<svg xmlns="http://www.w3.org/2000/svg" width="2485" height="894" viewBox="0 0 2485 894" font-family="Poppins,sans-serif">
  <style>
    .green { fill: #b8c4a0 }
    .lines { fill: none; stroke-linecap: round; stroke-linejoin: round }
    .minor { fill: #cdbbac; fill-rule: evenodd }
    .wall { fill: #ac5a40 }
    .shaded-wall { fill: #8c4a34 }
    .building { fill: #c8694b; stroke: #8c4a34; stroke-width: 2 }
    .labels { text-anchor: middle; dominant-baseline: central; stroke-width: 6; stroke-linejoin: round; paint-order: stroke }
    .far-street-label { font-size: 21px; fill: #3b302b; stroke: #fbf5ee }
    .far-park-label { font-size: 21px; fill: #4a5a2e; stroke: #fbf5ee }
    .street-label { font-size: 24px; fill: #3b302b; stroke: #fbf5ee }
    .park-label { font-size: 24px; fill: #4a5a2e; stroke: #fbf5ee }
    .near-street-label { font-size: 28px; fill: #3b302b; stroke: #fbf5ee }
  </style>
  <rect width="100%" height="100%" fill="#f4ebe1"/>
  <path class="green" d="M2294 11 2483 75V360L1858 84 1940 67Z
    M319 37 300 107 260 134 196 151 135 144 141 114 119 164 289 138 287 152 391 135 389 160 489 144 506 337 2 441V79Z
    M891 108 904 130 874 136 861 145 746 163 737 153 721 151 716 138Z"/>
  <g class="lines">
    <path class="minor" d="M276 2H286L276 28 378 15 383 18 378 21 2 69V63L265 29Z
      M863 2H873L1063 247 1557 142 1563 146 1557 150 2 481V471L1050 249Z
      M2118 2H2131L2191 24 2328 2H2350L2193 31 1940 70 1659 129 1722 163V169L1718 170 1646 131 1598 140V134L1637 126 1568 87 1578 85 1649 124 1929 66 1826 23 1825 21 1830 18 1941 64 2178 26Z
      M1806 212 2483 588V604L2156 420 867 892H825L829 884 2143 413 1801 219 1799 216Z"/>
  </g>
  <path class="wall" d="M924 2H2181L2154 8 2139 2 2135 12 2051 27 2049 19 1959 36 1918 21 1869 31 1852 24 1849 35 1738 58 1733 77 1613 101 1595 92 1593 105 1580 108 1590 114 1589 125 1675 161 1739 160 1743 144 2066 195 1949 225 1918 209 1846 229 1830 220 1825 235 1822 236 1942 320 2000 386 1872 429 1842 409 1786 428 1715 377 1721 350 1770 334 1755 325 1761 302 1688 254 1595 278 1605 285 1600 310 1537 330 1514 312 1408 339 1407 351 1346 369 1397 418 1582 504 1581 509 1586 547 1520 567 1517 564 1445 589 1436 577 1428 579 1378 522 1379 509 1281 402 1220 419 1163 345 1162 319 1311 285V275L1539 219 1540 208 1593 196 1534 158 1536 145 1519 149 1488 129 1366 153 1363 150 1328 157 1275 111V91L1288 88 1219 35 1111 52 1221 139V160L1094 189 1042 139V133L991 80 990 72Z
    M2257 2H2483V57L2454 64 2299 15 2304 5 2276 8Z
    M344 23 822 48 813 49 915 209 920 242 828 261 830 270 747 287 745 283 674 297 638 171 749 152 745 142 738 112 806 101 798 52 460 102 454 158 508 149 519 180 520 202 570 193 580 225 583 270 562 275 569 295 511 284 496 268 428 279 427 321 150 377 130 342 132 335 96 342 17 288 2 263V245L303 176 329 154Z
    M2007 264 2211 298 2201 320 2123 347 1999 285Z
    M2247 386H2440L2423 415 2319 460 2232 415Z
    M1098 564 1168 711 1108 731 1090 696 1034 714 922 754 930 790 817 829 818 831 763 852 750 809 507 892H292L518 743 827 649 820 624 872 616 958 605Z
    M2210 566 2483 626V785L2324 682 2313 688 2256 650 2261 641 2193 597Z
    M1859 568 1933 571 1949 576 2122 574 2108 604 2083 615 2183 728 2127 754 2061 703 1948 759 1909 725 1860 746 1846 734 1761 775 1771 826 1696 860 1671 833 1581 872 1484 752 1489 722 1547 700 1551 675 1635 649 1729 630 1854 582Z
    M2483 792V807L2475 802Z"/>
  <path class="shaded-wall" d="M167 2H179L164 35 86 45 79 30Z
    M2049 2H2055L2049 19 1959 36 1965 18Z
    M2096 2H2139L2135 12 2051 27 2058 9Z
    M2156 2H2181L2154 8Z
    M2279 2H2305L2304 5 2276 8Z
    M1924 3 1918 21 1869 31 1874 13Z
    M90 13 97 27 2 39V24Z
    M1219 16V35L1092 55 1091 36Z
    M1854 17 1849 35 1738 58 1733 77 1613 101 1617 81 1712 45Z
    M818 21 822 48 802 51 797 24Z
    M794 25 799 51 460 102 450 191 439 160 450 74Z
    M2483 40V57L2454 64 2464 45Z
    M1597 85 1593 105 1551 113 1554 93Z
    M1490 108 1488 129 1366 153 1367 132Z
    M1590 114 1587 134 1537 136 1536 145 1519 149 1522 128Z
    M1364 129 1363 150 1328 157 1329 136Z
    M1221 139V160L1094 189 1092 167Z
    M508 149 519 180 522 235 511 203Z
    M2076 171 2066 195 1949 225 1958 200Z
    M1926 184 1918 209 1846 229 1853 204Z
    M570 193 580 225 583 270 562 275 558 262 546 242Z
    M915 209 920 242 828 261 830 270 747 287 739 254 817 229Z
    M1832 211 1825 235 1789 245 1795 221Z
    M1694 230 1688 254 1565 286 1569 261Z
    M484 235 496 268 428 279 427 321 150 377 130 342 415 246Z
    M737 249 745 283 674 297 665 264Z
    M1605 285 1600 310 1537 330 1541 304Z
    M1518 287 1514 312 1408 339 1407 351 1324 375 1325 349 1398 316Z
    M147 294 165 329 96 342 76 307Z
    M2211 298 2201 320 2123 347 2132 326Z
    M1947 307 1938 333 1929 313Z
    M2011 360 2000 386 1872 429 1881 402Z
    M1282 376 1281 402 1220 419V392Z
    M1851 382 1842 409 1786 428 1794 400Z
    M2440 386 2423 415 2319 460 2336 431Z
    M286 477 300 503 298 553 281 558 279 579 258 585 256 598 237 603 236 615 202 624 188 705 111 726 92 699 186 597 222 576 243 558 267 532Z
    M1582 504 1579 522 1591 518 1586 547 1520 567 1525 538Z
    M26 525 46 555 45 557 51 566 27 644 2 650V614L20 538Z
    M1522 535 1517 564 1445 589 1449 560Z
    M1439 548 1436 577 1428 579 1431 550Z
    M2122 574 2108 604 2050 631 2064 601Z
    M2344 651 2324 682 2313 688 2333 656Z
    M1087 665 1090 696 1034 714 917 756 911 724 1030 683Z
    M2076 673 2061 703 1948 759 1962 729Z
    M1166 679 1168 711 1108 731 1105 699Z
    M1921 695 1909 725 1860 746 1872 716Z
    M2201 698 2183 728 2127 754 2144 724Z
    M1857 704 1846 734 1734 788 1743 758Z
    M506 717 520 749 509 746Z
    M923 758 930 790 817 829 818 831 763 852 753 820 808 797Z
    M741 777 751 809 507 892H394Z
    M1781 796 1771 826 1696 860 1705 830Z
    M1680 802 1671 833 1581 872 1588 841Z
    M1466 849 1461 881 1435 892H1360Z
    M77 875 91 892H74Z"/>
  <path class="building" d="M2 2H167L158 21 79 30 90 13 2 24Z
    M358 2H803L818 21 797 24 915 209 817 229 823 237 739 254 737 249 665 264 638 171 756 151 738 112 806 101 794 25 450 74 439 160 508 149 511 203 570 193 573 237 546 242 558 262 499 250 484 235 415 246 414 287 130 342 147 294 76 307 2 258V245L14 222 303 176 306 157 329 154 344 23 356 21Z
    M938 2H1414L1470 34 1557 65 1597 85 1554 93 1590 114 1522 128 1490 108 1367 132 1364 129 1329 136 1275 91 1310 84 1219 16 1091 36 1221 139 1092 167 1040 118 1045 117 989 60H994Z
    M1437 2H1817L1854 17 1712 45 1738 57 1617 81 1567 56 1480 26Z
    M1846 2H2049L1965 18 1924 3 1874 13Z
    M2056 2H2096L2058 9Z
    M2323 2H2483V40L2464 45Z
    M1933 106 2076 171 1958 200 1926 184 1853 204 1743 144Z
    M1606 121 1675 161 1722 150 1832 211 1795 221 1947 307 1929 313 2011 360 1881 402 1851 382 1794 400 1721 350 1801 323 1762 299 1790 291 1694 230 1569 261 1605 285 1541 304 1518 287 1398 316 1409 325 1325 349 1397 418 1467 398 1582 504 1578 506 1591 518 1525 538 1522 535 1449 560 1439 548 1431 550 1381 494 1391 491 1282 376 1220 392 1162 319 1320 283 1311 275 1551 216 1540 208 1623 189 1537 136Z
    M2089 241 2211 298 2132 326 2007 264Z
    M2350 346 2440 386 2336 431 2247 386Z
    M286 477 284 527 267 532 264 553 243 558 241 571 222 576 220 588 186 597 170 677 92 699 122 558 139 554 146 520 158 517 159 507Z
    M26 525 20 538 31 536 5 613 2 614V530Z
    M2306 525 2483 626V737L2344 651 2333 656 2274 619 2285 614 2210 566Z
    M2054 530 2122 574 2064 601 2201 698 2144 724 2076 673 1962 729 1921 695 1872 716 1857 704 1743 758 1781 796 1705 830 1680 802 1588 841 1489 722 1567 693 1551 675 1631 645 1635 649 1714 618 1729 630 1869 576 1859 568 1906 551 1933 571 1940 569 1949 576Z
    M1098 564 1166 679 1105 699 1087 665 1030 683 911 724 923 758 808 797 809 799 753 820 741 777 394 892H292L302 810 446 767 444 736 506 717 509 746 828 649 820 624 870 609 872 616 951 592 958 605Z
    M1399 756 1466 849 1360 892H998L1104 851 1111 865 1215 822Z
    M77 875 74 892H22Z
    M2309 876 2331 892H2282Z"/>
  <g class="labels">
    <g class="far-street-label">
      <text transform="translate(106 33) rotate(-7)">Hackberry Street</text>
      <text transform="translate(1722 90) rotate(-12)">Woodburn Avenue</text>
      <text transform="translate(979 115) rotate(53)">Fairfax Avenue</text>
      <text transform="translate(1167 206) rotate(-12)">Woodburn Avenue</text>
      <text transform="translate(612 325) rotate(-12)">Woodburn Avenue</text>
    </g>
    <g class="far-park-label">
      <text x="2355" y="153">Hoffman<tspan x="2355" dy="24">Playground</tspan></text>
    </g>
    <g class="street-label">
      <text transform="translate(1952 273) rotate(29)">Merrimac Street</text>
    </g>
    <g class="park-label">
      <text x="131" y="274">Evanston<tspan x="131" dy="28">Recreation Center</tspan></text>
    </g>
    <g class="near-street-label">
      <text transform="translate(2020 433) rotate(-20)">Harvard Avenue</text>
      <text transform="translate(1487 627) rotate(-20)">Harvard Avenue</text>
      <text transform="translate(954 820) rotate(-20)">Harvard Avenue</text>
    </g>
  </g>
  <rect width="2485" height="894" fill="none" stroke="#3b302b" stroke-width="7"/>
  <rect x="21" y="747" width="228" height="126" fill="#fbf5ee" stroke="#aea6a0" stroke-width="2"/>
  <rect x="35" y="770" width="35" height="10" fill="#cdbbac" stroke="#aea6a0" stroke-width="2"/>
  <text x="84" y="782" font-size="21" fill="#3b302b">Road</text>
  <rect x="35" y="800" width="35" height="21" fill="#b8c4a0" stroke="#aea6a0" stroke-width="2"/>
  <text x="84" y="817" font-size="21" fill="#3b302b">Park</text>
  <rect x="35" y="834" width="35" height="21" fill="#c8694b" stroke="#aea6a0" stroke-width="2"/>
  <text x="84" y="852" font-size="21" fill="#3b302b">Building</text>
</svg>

==*==

• How to complete this task:
Please copy out every line of the preceding listing that carries "lines".

• Written answer:
    .lines { fill: none; stroke-linecap: round; stroke-linejoin: round }
  <g class="lines">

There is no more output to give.